Si chiama Sheryl Sandberg, ha 44 anni, è la numero due di Facebook ed è tra le 5 donne più potenti del mondo.
Un brutto articolo-intervista di Enrico Deaglio su la Repubblica di oggi si chiede se Sheryl sia “l’autrice del manifesto femminista del Ventunesimo secolo o l’ultima arrivata donna in carriera che straparla dall’alto di un paio di scarpe di Prada”. Deaglio chiude così: “la signora (…) è indicata alternativamente come la nuova Betty Friednan (teorica del femminismo negli anni ’60) o come una Paris Hilton che gioca sulla pelle delle donne per la sua personale carriera”.
Bè, Sheryl Sandberg non è nessuna delle due. Basta capire il Sandberg pensiero. Eccolo: ci sono solo 17 capi di stato con cromosoma x, le donne occupano globalmente il 20% dei seggi parlamentari , solo il 4% delle 500 maggiori aziende al mondo è guidata da una donna, siedono nel 17% dei consigli di amministrazione. Nell’ascesa dal college alle stanze del potere, le donne si perdono. La domanda è cosa, o chi, le fa deviare strada. Il turn-over ai vertici dominati dai maschi è lento: si va in pensione sempre più tardi. Inoltre gli uomini hanno dato il benvenuto all’universo femminile nel mondo del lavoro, ma la casa e l’ accudimento dei figli restano per lo più sulle spalle delle donne. Ma per Sandberg la barriera più grande da abbattere si nasconde nella mente della donna stessa. Rispetto agli uomini è meno ambiziosa, forse abituata sin dalla nascita ad avere meno aspettative. C’è un gap di ambizione ed è questo che compromette l’abilità di avanzare nella carriera, un’idea molto lontana da quelle delle femministe.
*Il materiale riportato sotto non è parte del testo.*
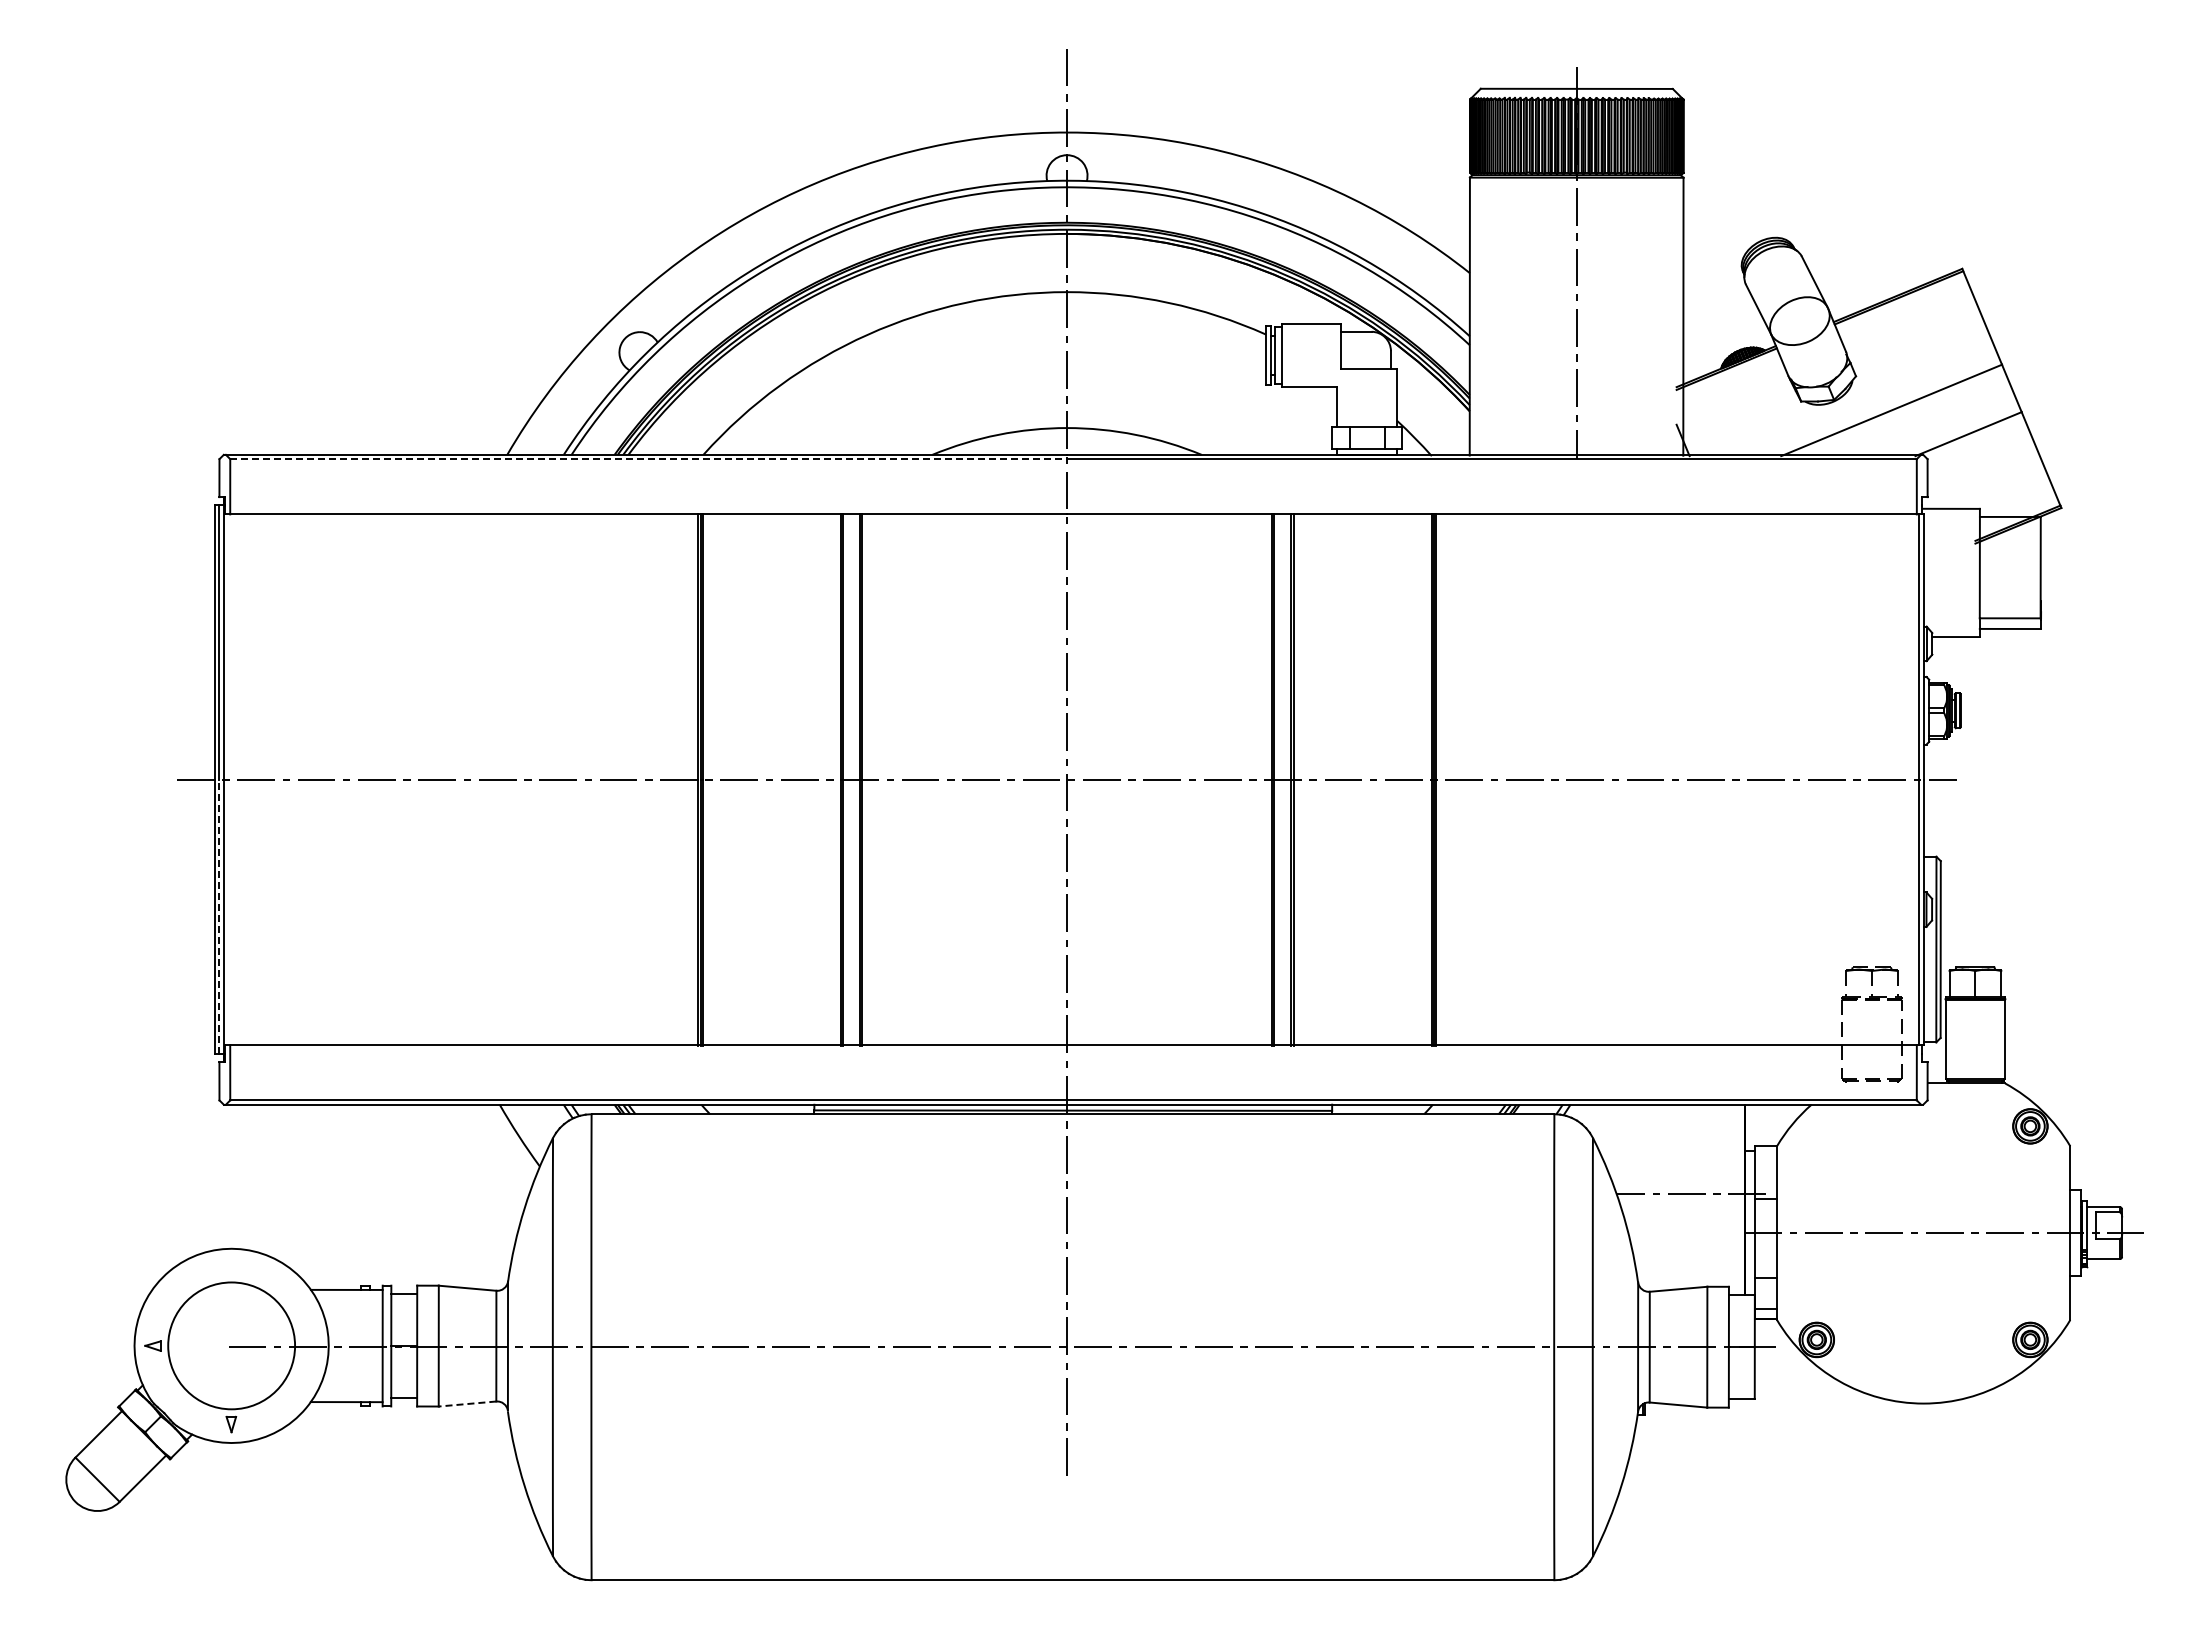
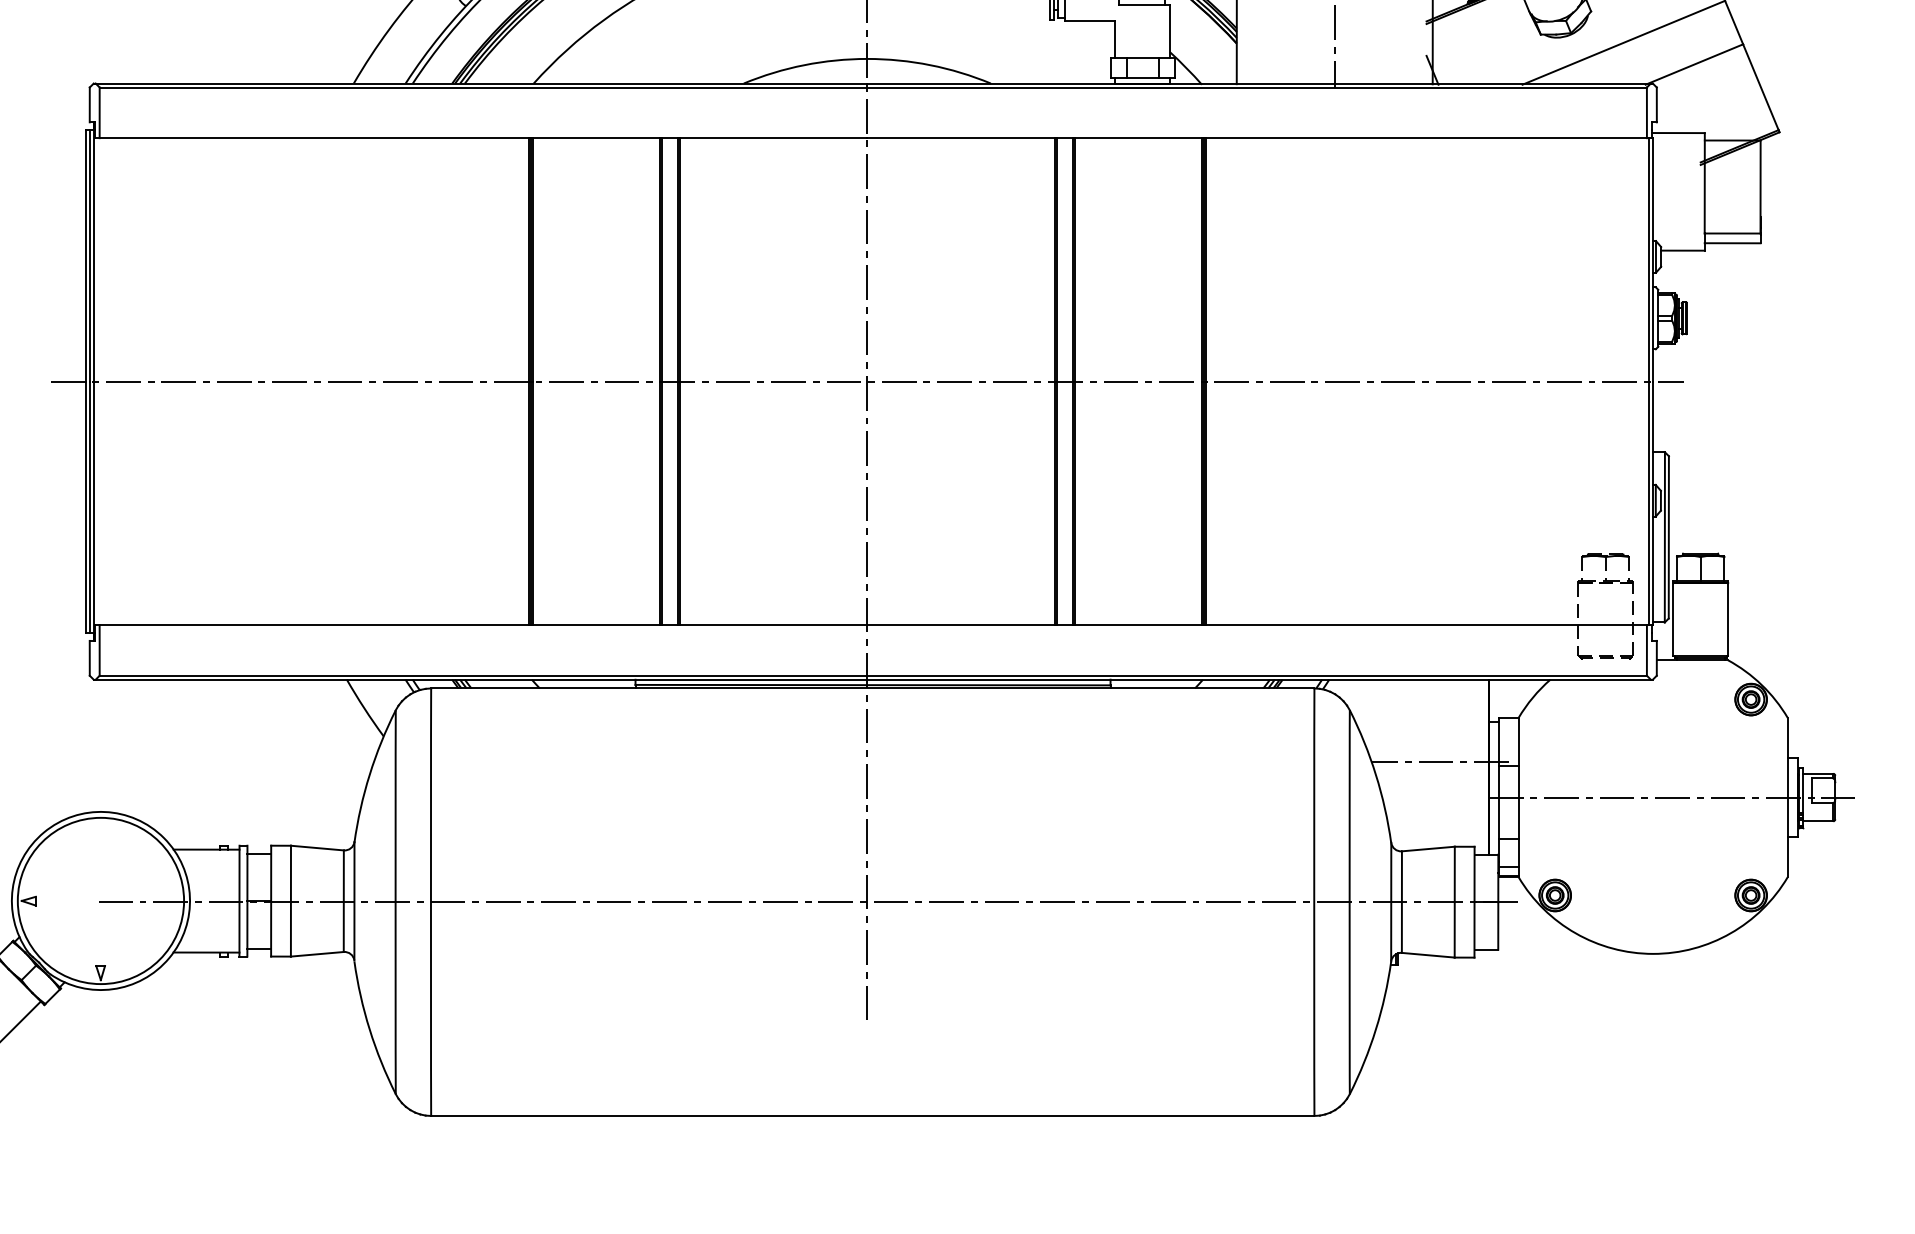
line: (649, 459) -> (484, 87), dashed -> solid
line: (219, 916) -> (89, 507), dashed -> solid
circle: (231, 1345) -> (100, 900), size x1.43
line: (467, 1404) -> (317, 954), dashed -> solid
Tanto che le tesi di Lady Facebook hanno suscitato l’ira di molte altre donne che criticano il consiglio di diventare più simili agli uomini per avere successo. Non hanno capito. La Sandberg non si è mascolinizzata è restata molto femmina e non perchè “straparla dall’alto di un paio di scarpe Prada”. Ha studiato, ha lavorato duro, ha accettato sfide impegnative, ha messo su famiglia con figli. Di lei dicono abbia un quoziente emotivo altissimo. Sorride spesso, è aperta al confronto, sa cos’è l’empatia, ha il dono di riuscire sempre a dare la sensazione a chi lavora con lei che il suo contributo sia significativo, aiuta le donne meritevoli, invece di umiliarle come fanno le manager mascolinizzate. Howard Schultz, il Boss della catena di caffè Starbucks, l’ha descritta così al New York Times: “Di solito le persone straqualificate ti raccontano tutto quello che hanno fatto e quanto sono bravi. Sheryl preferisce dirti quanta strada c’è ancora da fare fino alla prossima idea rivoluzionaria“. Ecco, Sheryl è una donna rivoluzionaria che sprona le donne a restare donne ma ad essere più coraggiose. Tutto qui.